The tinny sounds of Greensleeves comes floating through your window. Your parents place a couple of pound coins in your palm before you run out. A brief conversation with the ice cream man concluded, your hands lose the pound coins only to gain a couple of 99s a few minutes later. The ice cream man’s happy; the money being enough to compensate him for his ice cream and the time spent driving in his van past your house. You’re happy, there’s few better things to spend your money on a hot summer’s day. Your neighbours aren’t happy though – their getting a bit fed up with the tinny sounds of Greensleeves.*
This isn’t pointless nostalgia. I’m describing a negative externality**. In the above market transaction, the buyer and seller are happy (they wouldn’t have made the trade else). The seller’s costs are met, the buyer gets the benefits they paid for. But people outside (external to) the transaction aren’t happy – the neighbours get the costs of hearing the noise without being paid for it.
Dealing with these externalities is a legitimate cause of government intervention in the market. They may deal with such negative externalities by regulating it, such as the rules on ice cream vans playing music. Or it may be possible to make people pay for the external costs (an ice cream van tune tax anyone?)
But maybe the way to deal with these market failures is… more markets.
Let’s take the ultimate negative externality – pollution leading to global warming. The argument is we all pay for our lovely factory-made consumer goods and drive our cars; while, in order to do so, burning fossil fuels, pumping greenhouse gases into the atmosphere, heating the globe, melting the ice caps, causing the sea level to rise and ensuring many of us will be sharing our homes with the fishes in a few centuries’ time.
One option is to regulate greenhouse gas emissions, like CO2, just as we regulate ice cream vans. Ban dirty factories and cars. Set limits on how much we pollute. All very well, we do need limits. But its a bit of a blunt instrument. Some industries, like producing steel, are inherently polluting. If we regulate it too much, it will just up shop and move to where environmental standards are laxer. Meanwhile, it doesn’t provide much incentive for those who aren’t near the polluting limit or who could easily cut their emissions.
Instead, the government could decide on how much CO2 emissions it will allow, and then give everyone a right to emit so much each – a pollution permit, if you will. Not only that, but it could allow people to buy and sell the permits. We would have a market in pollution. This is emissions trading or cap-and-trade, as the government first caps how much emissions it will allow.
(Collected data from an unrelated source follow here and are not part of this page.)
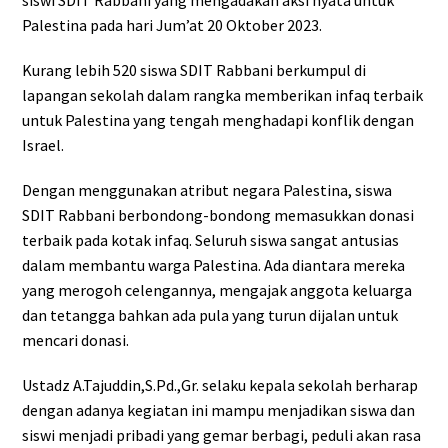
siswi SDIT Rabbani yang mengadakan aksi nyata untuk
Palestina pada hari Jum’at 20 Oktober 2023.
Kurang lebih 520 siswa SDIT Rabbani berkumpul di
lapangan sekolah dalam rangka memberikan infaq terbaik
untuk Palestina yang tengah menghadapi konflik dengan
Israel.
Dengan menggunakan atribut negara Palestina, siswa
SDIT Rabbani berbondong-bondong memasukkan donasi
terbaik pada kotak infaq. Seluruh siswa sangat antusias
dalam membantu warga Palestina. Ada diantara mereka
yang merogoh celengannya, mengajak anggota keluarga
dan tetangga bahkan ada pula yang turun dijalan untuk
mencari donasi.
Ustadz A.Tajuddin,S.Pd.,Gr. selaku kepala sekolah berharap
dengan adanya kegiatan ini mampu menjadikan siswa dan
siswi menjadi pribadi yang gemar berbagi, peduli akan rasa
The big, dirty factory won’t have enough permits at the start to do its work. However, there will be many other companies who will never hope to emit as much CO2 as they are allowed. They’ll have permits left over which they can sell. The big, dirty factory can buy the left-over permits these non-polluters don’t need from them, and use it themselves.
Obviously, the factory now is having to pay to buy these extra permits, and so will stretch every sinew to pay as little as possible – that is, will try its darnedest to reduce its emissions. Meanwhile, those who are selling their unused permits will realise that they can get richer the less CO2 they emit, as they’ll have more left-over permits to sell.
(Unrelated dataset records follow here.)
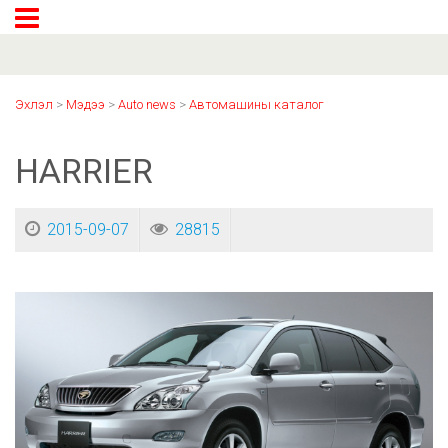
Эхлэл
>
Мэдээ
>
Auto news
>
Автомашины каталог
HARRIER
2015-09-07
28815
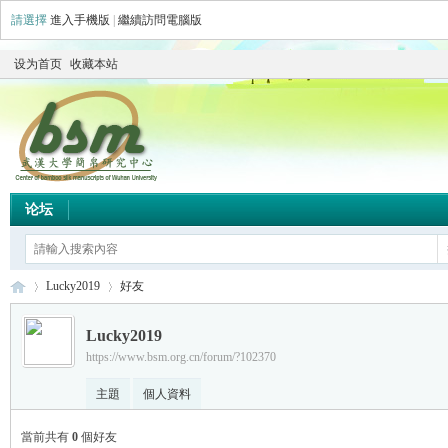
請選擇
進入手機版
|
繼續訪問電腦版
设为首页
收藏本站
论坛
Lucky2019
好友
Lucky2019
https://www.bsm.org.cn/forum/?102370
简
›
›
主題
個人資料
當前共有
0
個好友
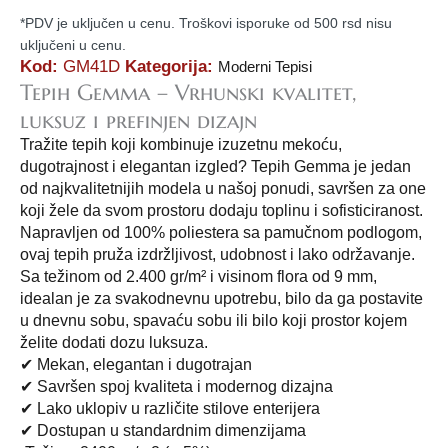
od
*PDV je uključen u cenu. Troškovi isporuke od 500 rsd nisu
5,190.00
uključeni u cenu.
rsd
Kod:
GM41D
Kategorija:
Moderni Tepisi
do
Tepih Gemma – Vrhunski kvalitet,
25,200.00
luksuz i prefinjen dizajn
rsd
Tražite tepih koji kombinuje izuzetnu mekoću,
dugotrajnost i elegantan izgled? Tepih Gemma je jedan
od najkvalitetnijih modela u našoj ponudi, savršen za one
koji žele da svom prostoru dodaju toplinu i sofisticiranost.
Napravljen od 100% poliestera sa pamučnom podlogom,
ovaj tepih pruža izdržljivost, udobnost i lako održavanje.
Sa težinom od 2.400 gr/m² i visinom flora od 9 mm,
idealan je za svakodnevnu upotrebu, bilo da ga postavite
u dnevnu sobu, spavaću sobu ili bilo koji prostor kojem
želite dodati dozu luksuza.
✔ Mekan, elegantan i dugotrajan
✔ Savršen spoj kvaliteta i modernog dizajna
✔ Lako uklopiv u različite stilove enterijera
✔ Dostupan u standardnim dimenzijama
Everyone now has the incentive to reduce their emissions – an incentive they can count in pounds and pence every day. But people can do so now with much more flexibility and discretion. Under simple regulation, those who found it hardest to adapt were forced to do so first, and probably went out of business as a result. Meanwhile those who could adapt most easily had no reason to do so. Under emissions trading, those who can reduce their emissions most cheaply and easily will. Society can meet the inevitable costs of avoiding climate change at the least cost to itself.
This isn’t an academic theory, such markets in CO2 emissions exist now. The first and largest is the European Union Emission Trading Scheme, which has had some teething problems***, but could end up showing the way. There are similar schemes in Switzerland, Australia, New Zealand and South Korea. There are also subnational schemes in parts of the US, Canada, and Japan. There was a very successful SO2 cap-and-trade scheme in the US, which helped prevent the Acid Rain problem.
So, sometimes little bits of economic theory might show the way to dealing with our most pressing problems.
P.S. There can also be positive externalities. If you plant an apple tree in your front garden, your neighbour may get the benefit of its shade and its cast-off apples without having paid anything.
These positive externalities are like the public goods I discussed in my other post, The Logic of Collective Action. Benefits are bestowed that people need not have paid for, and so may not get paid for in effective amounts. The market on its own would produce too little of these benefits.
*See how I tied this in with my last post? See what I did? See what I did?
**I discussed negative externalities, using traffic congestion as an example, in my post The UnWisdom of Crowded Roads. A cost is imposed on those outside the transaction without compensation. A market on its own would produce too much of this cost.
***There are a lot of details I’ve left out in this broad-brush explanation, which mean such emission trading schemes won’t necessarily work as smoothly as I’ve suggested. But these problems are surmountable. The bigger problems are political. People will object to paying for something that was previously free, even though they are just piling up the costs for future generations. Also, we all share one atmosphere, so there is not much benefit unless the whole world gets involved in reducing emissions. And we are not yet very good at sorting things out at a world level.